The Empty Circle
Some people feel this emptiness as a lack. They feel that there is something tangible that is missing in their lives and attempt to fill it with whatever makes the feel better; drugs, sex, alcohol, food, shopping. It doesn’t seem to matter. They feel that if they can just get enough of whatever thing or experience has made them feel good in the past, that they can fill up this emptiness even if it is a temporary fulfillment.
Some people feel that this is a spiritual emptiness; a yearning for God. I’ve heard sermons where preachers claim that it is the voice of divinity or the Holy Spirit speaking to the heart; that if an individual just give up enough of themselves, surrenders themselves; that God will take away the pain and emptiness and fill it with something even better.

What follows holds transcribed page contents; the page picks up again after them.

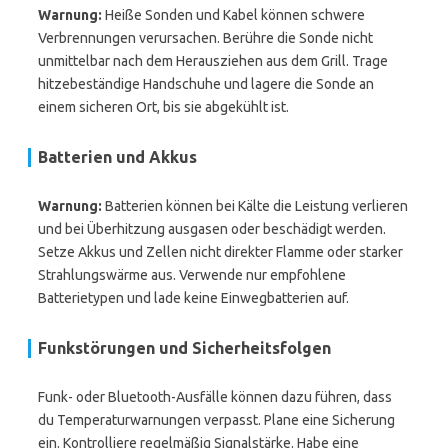
Warnung:
Heiße Sonden und Kabel können schwere
Verbrennungen verursachen. Berühre die Sonde nicht
unmittelbar nach dem Herausziehen aus dem Grill. Trage
hitzebeständige Handschuhe und lagere die Sonde an
einem sicheren Ort, bis sie abgekühlt ist.
Batterien und Akkus
Warnung:
Batterien können bei Kälte die Leistung verlieren
und bei Überhitzung ausgasen oder beschädigt werden.
Setze Akkus und Zellen nicht direkter Flamme oder starker
Strahlungswärme aus. Verwende nur empfohlene
Batterietypen und lade keine Einwegbatterien auf.
Funkstörungen und Sicherheitsfolgen
Funk- oder Bluetooth-Ausfälle können dazu führen, dass
du Temperaturwarnungen verpasst. Plane eine Sicherung
ein. Kontrolliere regelmäßig Signalstärke. Habe eine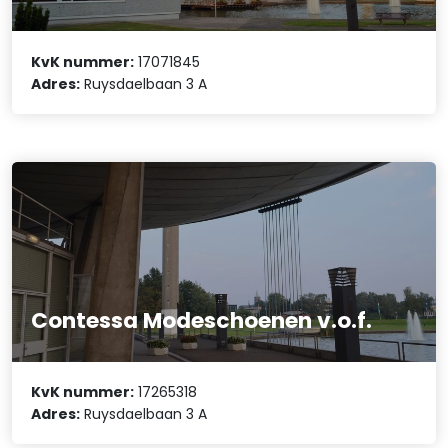
KvK nummer:
17071845
Adres:
Ruysdaelbaan 3 A
Contessa Modeschoenen v.o.f.
KvK nummer:
17265318
Adres:
Ruysdaelbaan 3 A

But what if it isn’t an emptiness at all?
Zen Buddhism has a symbol – an almost circle called an ensō. This almost circle is painted with a single brush stroke and it is symbolic of the moment when the mind is free to simply let the body/spirit create. It is said that with practice the mind can be taught to leave that center space open on purpose in order to give the body and the spirit room to create the life that you have always wanted.

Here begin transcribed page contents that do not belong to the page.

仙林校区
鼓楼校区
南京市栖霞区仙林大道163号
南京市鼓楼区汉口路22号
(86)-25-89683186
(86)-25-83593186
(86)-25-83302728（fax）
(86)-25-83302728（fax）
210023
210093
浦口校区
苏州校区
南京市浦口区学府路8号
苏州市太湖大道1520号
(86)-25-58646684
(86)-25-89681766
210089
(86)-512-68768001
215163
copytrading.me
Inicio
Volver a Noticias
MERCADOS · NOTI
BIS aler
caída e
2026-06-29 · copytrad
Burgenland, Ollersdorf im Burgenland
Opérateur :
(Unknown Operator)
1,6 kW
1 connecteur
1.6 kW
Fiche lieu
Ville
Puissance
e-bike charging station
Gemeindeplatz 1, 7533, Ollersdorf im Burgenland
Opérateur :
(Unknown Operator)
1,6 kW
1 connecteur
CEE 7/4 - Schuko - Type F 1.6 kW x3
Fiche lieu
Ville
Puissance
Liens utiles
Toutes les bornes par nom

Seemingly related is the center point of the Chinese Bagua; the eight sided (nine spaced) cosmological chart that is used in order to practice Feng Shui (the art of placement). In this particular practice the center point – the center space of the Bagua is always (if possible) left open and empty so as to invite in new energy and to give you room to create the type of home that you truly desire.
Indeed, what if this openness; this space inside of each heart is anything but empty?
Think about it. What if this space that we perceive of as emptiness and equate with loneliness and lack is actually a part of the system design of our body/soul interface?
It’s not that far-fetched really. All of the most useful and practical of machines are made not only with specifically designed working parts, but with spaces in which those parts can work. Gears have to turn. Levers have to shift. Even when it comes to computers, there has to be memory space in order for calculations to be made; places for all those ones and zeroes to gather and process.
What if – instead of fighting the emptiness; instead of trying so desperately to fill it up, we instead embraced it?
What if we accepted that empty space inside of our minds, hearts and spirits as the space in which dreams come true; as the workspace of our souls where it can get to work on putting together the life that we have always wanted? What if it is here, in the emptiness that our conversations with our souls can begin?
Perhaps then the emptiness would take on an entirely different meaning. Instead of emptiness and loneliness we would find peace, comfort and understanding, and we would stop trying so desperately to fill something that is simply a necessary part of the way that we were designed.